If you have been doing your due diligence and looking into Medicare Supplement (Medigap) plans, Plan F and G in particular, you have probably run across the terminology “Part B excess charges.” Sounds good doesn’t it? An extra benefit that none of the other standardized Medicare plans actually have. But what does it really mean? What are Medicare Part B excess charges anyway? Do I really need that benefit?
Well, you are not alone in wanting to have this question answered. The truth is, most folks really don’t know or worse yet, good numbers of misinformed people believe that the benefit pays for healthcare claims not approved by Medicare.
This assumption goes back even 20+ years and is completely false. No Medigap plan will pay a nickel if Medicare does not first approve the claim and pay its portion first.
Remember, Original Medicare has standardized plans. All participating companies must pay according to the benefits outlined in your plan after Medicare itself has payed it’s 80% of the approved amount.
For most people, Part B excess healthcare charges are usually pretty minimal… but not always. It is good to have an understanding of how you can incur them as well its effect on your actual out of pocket expenses.
What Does Medicare Part B Excess Charges Mean?
Part B Excess Charges Explained
Medicare has agreements with the vast majority of healthcare providers to perform approved services for a preset amount. All providers that accept Medicare are said to “participate” with Medicare. A provider that accepts Medicare approved and limiting amounts as payment in full are said to accept “assignment.” The difference between these two terms are where part b excess charges can occur.
All providers that accept Medicare assignment cannot charge above and beyond the approved amount. Your average doctor, ambulance, physical therapist etc. have agreed to Medicare’s limiting/approved amount to cover a particular healthcare claim.
Now, there are also providers who do not accept assignment with Medicare though they participate with Medicare. By law, these particular providers are allowed to charge up to 15% above Medicare approved amounts on approved Part B charges. For example, your doctor refers you to a specialist such as a cardiologist for an evaluation. As it turns out, this specialist does not accept the Medicare limiting amount of the (fictitious) $100 Medicare might have otherwise paid. Instead, the specialist office charges an additional $15.00 as they are permitted. Part B excess charge coverage would pay this up charge. 10 months later, Jane ends up in an ambulance. She had a heart attack and the nearest ambulance service came. As it turned out, this company did not accept Medicare as payment in full either. Medicare approved $1000 and the ambulance company balanced billed and additional $150 for their services.
Now, if you have a Medigap (Medicare Supplement) Plan F or Plan G, you have full coverage for any Part B excess charges. In the example above, Jane paid no excess charges due to her Plan G. Remember to keep in mind, with Plan G, you must pay your Part B deductible ($183) during the year before Medicare and your supplement pick up the bill with any Part B healthcare expenses. As a refresher, Part B expenses are all outpatient healthcare as approved by Medicare.

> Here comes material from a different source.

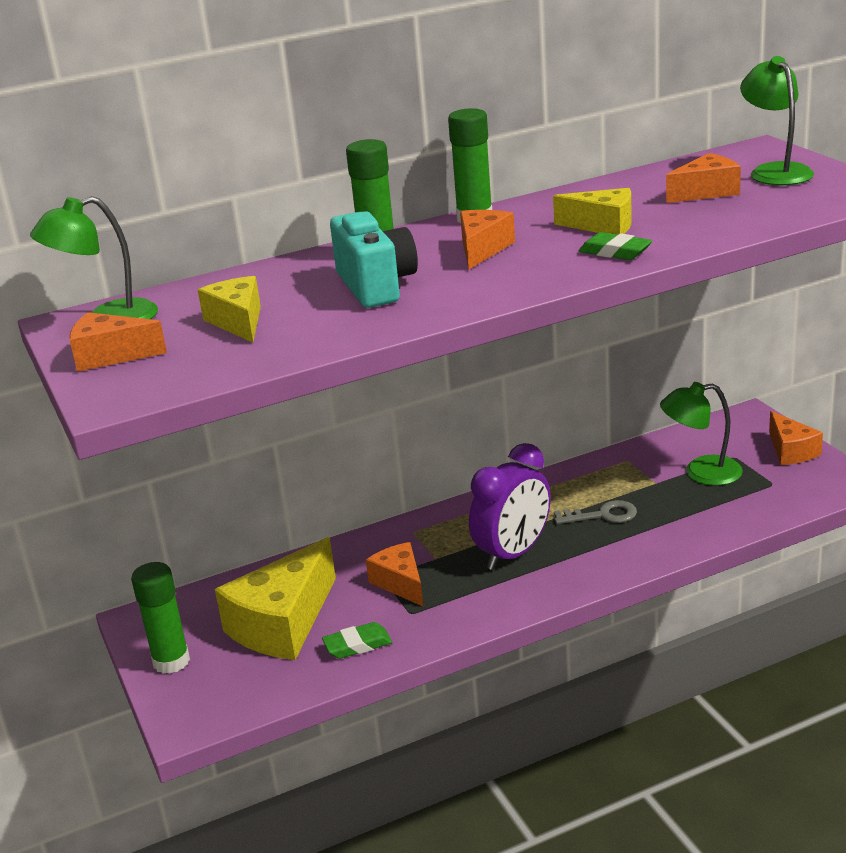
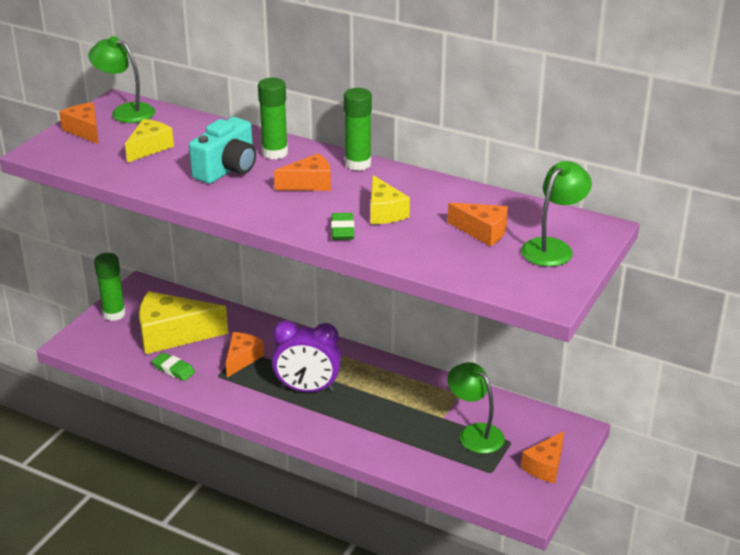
camera: 50 degrees right, 5 degrees up
(602, 515) = (381, 409): grey key -> none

What Are Medicare Part B Excess Charges – Conclusion
Most providers have accepted Medicare limiting amounts as payment in full for years. If you have Original Medicare and a good supplement, you’re typically ok. Part B excess charges are pretty rare in terms of “big bills,” though it can happen. Where they can get hefty for example, would be an air ambulance that does not accept Medicare’s limiting amount. Oxygen providers are another possible risk. While far and few between, those billable charges are much higher. A 15% “excess charge” can be a very significant amount of money for many people when the approved amounts incurred are large.
The odds of running into major Part B providers is pretty darn low. If you want to put the risk to bed, a Medicare Supplement Plan G would be my recommendation. I am directing folks away from Plan F at this time due to the new MACRA laws set to take effect in January of 2020.
All charges outside the hospital will fall under Part B of Medicare. Part A in hospital care, Part B is outpatient care and services.
As an agent watching payments to providers in recent years, it would not surprise me to see an increase in providers that will opt to start charging 15% additional. Medical billing itself has become more difficult for providers to receive reimbursements for services rendered.
There is a lot of pressure for medical providers to take reduced fees yet provided faster service. Providers would have to have their Medicare agreement altered before they can charge you anything additional. A provider just can’t decide to charge you an extra 15% without going thru dropping their assignment agreement with Medicare.
You may always ask your provider the question, “do you accept Medicare assignment?” If yes, there will be no 15% upcharges. Again, very few providers do not accept assignment. I’m playing the devils advocate here to help you work thru this healthcare issue.
This of course is theory on my part, but take it for what it is worth. Part B Excess Charges as a benefit may be something to consider in your Medigap plan.